Sometimes almost without you noticing
a constellation may appear –
the cousin who phones from America
the difficult conversation that doesn’t
explode into an argument but reveals
kindly what you should have acted upon
a pair of goldfinches eyeing the seeds
an evening more quietly attended to
the unnecessary left undone –
patterns dimly recognisable only
the next morning having dreamt of a puppy
freed from the car boot and safely returned
to its owner – a wild-haired laughing stranger
who then invites you in to meet his friends
Blackpool may be grim. Spiceheads sculpt themselves
in doorways along Dickson Street while pit bulls sleep.
A fat woman throws her fag end to the ground
clambering with a groan from her mobility bike
and reaches for the door pad to the DWP.
A teen with aubergine hair pushes a pram
behind a pale wiry boy with concave cheeks
and a tannoy blasts from the sea front theatre
announcing cabaret season, while gulls descend
on tangerine bin bigs spilling KFC.
Terry tells me how he was raped at ten
dropped out of school, got hooked on amphetamines
then crack then heroin. Now, when he goes for a job
the DBS checks fuck me up. One mistake
more than twenty-five fucking years ago.
The system is a cunt. He is beginning again.

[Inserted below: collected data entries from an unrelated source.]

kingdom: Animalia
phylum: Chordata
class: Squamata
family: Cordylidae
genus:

Putting himself about, mending locks for mates
and can go a few hours now without the shakes
is even thinking about kids. He smiles at last.
His girlfriend holds his hand. Is proud of him.
May Never Get
At the end of the day, being no more
or less miraculous than a tulip
shopping becomes difficult. I am stopped
by a wagtail that flits between the traffic
a cluster of redwings on the stubble
the florist steeped in roses and balloons
with silver lettering lit by the sun
crocuses, snowdrops and daffs bringing us
back to all that we were born to witness
while two women, arm-in-arm, laughing, turn
to look at a man in grimy blue overalls
smoking a cigarette, showering a jag
and a rainbow rises over the car wash.
I may never get to Sainsbury’s.
My Uncle’s Collection of Tortoises
I began to collect elephants
because he had collected tortoises.
They both seem old and wise.
My elephants remind me of his tortoises.
He passed me down a small jade tortoise
that sits next to a soapstone elephant
on our bedroom bookshelf.
I remember two huge tortoises
guarding the back door
of my grandfather’s house in Herzliya.
Me and my brother would sit on them
when we came back from the beach.
I had learned to swim.
We ate corn on the cob.
He taught me the latin name for the hoopoe
Upupa epops which made me laugh
(still does) while I rode into the night
on my uncle’s giant tortoise.
All poems (c) 2019 David Gilbert
David has three pamphlets published. Liberian Pygymy Hippopotamus (Templar), Elephants Fragile (Cinnamon), ReCollections a collaboration with Beth Hopkins, artist (Bethlem Gallery). He is Writer in Residence at The Bethlem Gallery and his forthcoming full collection ‘My Uncle’s Collection of Tortoises’ will be published by Cinnamon in 2020.